There is definite EU-wide anger too at pharmaceutical companies, which have delayed vaccine deliveries. Especially AstraZeneca, which is understood to have promised the EU 100 million doses before the end of March. It has now said it can supply only a fraction of that amount.
But by now - when EU governments look at how far ahead the UK and the US are compared to the EU in their vaccine roll-outs - blame is also being directed at Ursula von der Leyen. Some in the EU say privately she may come under pressure to resign.
The Commission stands accused of not investing enough in expanding vaccine production sites. And Bavarian leader Markus Soeder - a favourite to replace Angela Merkel as German chancellor - is far from alone when he lashed out at the Commission last week for being "too late" in concluding vaccine contracts.

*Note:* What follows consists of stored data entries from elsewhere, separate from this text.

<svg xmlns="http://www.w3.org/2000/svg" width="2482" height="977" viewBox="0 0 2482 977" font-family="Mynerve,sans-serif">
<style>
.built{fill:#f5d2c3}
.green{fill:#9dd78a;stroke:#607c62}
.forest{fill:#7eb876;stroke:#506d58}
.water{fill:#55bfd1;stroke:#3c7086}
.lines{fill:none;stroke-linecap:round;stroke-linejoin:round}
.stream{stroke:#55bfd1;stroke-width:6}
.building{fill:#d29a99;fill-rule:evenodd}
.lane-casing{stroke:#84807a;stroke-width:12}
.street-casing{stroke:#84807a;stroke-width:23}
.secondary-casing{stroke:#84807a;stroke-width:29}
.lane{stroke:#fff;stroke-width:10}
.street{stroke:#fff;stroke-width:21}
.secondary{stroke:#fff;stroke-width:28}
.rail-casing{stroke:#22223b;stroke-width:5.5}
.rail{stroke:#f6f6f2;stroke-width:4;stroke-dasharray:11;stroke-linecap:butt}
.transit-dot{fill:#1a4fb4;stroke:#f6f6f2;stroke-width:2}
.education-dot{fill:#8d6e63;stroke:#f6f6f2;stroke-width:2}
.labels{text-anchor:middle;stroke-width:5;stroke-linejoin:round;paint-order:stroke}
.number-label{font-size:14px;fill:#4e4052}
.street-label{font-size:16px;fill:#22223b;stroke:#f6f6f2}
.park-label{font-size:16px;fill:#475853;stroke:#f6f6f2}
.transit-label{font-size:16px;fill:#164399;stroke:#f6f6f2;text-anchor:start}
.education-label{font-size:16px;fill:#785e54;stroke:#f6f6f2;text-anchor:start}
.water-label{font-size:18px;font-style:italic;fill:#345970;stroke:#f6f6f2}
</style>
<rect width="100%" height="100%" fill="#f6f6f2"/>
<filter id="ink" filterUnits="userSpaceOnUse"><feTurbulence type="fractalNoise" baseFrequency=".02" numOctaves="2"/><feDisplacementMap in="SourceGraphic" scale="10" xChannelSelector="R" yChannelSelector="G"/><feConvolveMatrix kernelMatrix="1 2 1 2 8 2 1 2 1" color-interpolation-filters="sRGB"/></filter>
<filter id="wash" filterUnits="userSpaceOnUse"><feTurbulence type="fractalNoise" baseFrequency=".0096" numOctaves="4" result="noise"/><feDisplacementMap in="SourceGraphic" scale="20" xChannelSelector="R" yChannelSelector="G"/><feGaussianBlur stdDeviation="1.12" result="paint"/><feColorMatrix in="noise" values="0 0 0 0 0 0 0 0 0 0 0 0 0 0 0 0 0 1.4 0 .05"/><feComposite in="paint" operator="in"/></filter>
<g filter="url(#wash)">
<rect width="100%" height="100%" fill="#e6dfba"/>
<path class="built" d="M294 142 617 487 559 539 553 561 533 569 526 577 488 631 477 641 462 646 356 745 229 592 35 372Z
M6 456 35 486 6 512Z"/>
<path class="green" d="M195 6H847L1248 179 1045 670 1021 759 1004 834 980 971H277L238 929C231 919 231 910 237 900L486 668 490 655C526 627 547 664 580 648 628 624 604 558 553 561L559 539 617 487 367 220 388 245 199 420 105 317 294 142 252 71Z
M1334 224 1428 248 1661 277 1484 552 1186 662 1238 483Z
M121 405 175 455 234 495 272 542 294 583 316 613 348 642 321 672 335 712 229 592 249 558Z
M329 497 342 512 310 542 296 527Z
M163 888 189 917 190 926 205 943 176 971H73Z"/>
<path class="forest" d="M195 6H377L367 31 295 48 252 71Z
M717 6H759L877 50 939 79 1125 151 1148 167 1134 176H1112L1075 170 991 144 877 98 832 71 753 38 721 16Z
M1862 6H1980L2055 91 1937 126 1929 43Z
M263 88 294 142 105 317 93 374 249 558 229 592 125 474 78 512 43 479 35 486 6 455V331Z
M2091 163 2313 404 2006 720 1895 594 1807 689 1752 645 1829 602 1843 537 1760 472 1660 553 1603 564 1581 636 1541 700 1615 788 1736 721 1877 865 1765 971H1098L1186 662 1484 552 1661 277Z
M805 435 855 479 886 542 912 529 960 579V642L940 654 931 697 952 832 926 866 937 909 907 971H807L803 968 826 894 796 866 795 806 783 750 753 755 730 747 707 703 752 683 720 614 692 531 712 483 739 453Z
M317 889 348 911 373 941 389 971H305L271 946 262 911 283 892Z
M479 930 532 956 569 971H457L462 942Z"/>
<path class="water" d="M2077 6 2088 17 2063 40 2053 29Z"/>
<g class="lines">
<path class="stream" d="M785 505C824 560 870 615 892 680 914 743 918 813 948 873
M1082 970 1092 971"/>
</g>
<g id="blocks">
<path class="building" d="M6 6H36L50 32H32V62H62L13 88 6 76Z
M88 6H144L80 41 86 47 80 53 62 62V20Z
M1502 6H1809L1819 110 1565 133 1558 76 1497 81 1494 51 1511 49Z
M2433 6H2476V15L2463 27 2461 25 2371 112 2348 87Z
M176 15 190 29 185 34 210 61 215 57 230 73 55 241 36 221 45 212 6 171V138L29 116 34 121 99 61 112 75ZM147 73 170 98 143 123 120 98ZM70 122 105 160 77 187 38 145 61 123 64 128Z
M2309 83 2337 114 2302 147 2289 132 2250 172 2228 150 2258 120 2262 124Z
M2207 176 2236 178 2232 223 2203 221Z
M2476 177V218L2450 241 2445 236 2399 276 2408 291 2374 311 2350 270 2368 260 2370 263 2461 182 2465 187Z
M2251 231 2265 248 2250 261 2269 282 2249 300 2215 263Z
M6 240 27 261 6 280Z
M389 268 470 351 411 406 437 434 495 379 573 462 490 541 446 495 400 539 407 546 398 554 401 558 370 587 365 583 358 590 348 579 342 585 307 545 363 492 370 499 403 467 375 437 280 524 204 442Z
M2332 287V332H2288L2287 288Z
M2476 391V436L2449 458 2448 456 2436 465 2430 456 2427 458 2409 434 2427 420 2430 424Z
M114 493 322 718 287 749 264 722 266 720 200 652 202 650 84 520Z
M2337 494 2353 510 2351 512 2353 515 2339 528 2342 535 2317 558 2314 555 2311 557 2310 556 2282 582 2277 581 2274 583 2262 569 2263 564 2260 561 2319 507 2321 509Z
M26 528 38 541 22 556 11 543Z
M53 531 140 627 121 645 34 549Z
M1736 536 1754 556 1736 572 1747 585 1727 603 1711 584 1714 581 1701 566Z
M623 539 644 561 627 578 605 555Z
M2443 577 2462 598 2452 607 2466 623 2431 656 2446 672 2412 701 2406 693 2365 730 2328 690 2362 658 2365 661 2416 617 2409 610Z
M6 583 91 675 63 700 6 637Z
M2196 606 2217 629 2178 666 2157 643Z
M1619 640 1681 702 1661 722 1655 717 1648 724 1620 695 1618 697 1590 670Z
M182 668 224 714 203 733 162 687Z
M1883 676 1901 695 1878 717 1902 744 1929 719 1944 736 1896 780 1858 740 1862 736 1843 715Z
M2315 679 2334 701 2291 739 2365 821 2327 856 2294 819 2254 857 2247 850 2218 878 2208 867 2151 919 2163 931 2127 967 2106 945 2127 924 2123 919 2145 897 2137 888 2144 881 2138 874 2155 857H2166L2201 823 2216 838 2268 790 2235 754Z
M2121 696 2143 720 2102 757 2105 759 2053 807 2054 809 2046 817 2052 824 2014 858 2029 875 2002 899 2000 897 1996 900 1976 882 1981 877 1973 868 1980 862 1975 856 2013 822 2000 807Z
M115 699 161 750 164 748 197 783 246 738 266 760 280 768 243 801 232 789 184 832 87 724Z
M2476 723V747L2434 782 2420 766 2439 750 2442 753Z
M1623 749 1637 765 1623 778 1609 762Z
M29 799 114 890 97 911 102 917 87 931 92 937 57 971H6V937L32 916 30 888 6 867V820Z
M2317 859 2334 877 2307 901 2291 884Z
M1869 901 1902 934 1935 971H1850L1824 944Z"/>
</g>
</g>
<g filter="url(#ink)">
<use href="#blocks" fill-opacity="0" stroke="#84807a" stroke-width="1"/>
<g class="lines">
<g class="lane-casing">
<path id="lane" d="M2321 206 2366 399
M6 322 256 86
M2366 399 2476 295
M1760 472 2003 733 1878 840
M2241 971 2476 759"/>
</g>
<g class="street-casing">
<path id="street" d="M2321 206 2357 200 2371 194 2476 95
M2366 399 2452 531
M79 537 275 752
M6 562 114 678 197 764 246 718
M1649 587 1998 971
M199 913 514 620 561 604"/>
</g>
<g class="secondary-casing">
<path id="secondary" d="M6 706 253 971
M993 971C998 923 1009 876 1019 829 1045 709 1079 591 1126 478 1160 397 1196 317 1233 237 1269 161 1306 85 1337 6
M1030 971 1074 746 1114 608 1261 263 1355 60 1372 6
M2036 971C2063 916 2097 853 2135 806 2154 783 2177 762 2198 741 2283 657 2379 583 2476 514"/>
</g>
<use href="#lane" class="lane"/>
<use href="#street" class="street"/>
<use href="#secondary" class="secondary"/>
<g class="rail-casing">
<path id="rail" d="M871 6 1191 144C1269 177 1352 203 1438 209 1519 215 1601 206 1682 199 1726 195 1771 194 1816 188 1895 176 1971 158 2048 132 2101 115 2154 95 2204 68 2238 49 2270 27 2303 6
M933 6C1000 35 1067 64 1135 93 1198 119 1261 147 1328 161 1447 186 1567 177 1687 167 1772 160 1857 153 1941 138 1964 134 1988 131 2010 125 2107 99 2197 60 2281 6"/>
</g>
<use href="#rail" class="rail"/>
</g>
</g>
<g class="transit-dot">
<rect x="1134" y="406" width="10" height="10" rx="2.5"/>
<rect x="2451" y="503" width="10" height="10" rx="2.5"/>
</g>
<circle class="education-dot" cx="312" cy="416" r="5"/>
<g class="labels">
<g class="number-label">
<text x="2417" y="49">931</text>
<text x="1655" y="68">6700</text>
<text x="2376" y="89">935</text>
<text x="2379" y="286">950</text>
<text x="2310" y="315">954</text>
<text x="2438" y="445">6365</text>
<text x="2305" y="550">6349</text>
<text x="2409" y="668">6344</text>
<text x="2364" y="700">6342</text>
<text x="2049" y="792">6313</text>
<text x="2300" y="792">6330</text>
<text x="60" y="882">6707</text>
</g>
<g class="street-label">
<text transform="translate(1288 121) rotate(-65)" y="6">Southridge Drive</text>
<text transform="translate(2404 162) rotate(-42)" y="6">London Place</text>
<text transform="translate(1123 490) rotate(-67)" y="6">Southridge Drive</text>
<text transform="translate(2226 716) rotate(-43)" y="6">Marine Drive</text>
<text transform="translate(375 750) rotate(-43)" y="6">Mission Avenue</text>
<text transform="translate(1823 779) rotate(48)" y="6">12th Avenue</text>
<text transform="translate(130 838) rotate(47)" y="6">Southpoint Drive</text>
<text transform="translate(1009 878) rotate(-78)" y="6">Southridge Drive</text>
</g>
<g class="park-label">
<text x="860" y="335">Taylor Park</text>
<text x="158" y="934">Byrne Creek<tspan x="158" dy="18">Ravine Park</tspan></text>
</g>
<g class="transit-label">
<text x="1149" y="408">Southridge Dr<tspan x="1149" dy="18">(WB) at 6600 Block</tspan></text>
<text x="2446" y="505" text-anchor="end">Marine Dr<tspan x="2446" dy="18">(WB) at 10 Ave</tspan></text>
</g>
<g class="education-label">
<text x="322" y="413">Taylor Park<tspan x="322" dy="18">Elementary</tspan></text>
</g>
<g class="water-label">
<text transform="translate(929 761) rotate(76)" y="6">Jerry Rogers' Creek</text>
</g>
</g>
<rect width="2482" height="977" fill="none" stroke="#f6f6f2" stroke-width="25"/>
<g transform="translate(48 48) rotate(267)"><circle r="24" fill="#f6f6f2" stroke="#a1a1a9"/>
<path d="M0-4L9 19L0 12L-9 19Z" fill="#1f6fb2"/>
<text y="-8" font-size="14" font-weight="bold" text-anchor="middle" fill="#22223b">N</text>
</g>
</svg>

AstraZeneca's argument (rejected by the EU) as to why it's honouring its agreement with the UK first, is, it says, because the Johnson government signed on the dotted line three months before Brussels.
So now what?
The priority for people across the EU is protecting themselves and their families. They were promised a vaccine action-plan they're not - or not yet - getting. Which, in turn, is having an impact on domestic politics. Take the Netherlands or Germany, for example, as they head towards parliamentary elections.
Vaccine appointments have been cancelled in France, Portugal, Spain and beyond because of dwindling supplies.
Could the tone soften?
The European Commission is under pressure to take effective action. But of late it has given the impression of firing hastily in all directions - threatening AstraZeneca with legal proceedings; demanding some of the company's vaccines be diverted to the EU from production centres in the UK; risking alienating allies in Japan, Canada and Australia with new authorisation requirements for vaccine exports from the EU; and dragging the Brexit deal on Northern Ireland into the fray.
None of this, so far, has resulted in reducing the EU's vaccine shortfall.
Of course, not all aspects of the current vaccine debacle are the fault of the Commission. Aside from pharmaceutical company delays, the EMA, the EU's medical regulator, has been slow to approve the use of individual vaccines. Some EU countries have proved more efficient than others with their national roll-out programmes.
AstraZeneca and others have promised far larger vaccine supplies for the EU come the spring. Perhaps the EU mood towards the Commission may then soften, but not now, while the health threat from Covid looms large.